Output the records precisely as they stand. Pictures are to be skipped.
◆ ◆ ◆ ◆
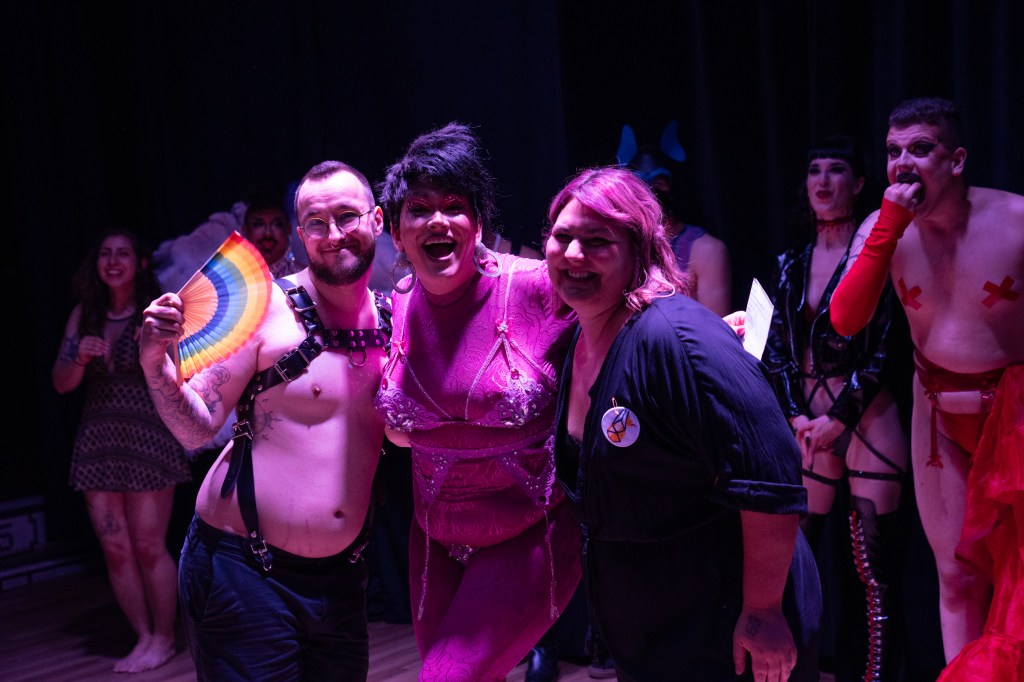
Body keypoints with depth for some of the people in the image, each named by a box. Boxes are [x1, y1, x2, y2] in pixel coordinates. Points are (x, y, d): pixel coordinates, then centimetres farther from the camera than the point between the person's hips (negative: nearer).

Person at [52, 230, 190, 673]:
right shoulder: (84, 315, 9)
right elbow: (62, 383, 8)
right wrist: (80, 357, -11)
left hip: (148, 437, -4)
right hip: (98, 441, 4)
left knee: (148, 545, -2)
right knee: (114, 550, 4)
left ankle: (163, 638, 13)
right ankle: (143, 637, 17)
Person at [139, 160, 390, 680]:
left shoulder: (394, 319, 3)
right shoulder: (266, 307, -11)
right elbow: (196, 429, -11)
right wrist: (155, 363, -28)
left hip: (340, 578, 5)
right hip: (245, 576, -5)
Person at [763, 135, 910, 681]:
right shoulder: (792, 264, 13)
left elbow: (883, 348, -7)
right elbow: (776, 348, 10)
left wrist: (838, 418, -11)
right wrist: (796, 415, -3)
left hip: (867, 420, -4)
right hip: (807, 422, 4)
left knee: (876, 573, -3)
◆ ◆ ◆ ◆
• _Task output_
Body keypoints with depth for some of the people in the image, each named by a box. Boxes are [x1, y1, x2, y2] in pixel coordinates. Points are (x, y, d): pixel coordinates, then centimetres farther from the camera than the point between the person's hips (negative: nearer).

Person at [52, 230, 190, 673]:
right shoulder: (84, 315, 9)
right elbow: (62, 383, 8)
right wrist: (80, 357, -11)
left hip: (148, 437, -4)
right hip: (98, 441, 4)
left knee: (148, 545, -2)
right knee: (114, 550, 4)
left ankle: (163, 638, 13)
right ankle: (143, 637, 17)
Person at [139, 160, 390, 680]:
left shoulder: (394, 319, 3)
right shoulder: (266, 307, -11)
right elbow: (196, 429, -11)
right wrist: (155, 363, -28)
left hip: (340, 578, 5)
right hip: (245, 576, -5)
Person at [763, 135, 910, 681]:
right shoulder: (792, 264, 13)
left elbow: (883, 348, -7)
right elbow: (776, 348, 10)
left wrist: (838, 418, -11)
right wrist: (796, 415, -3)
left hip: (867, 420, -4)
right hip: (807, 422, 4)
left knee: (876, 573, -3)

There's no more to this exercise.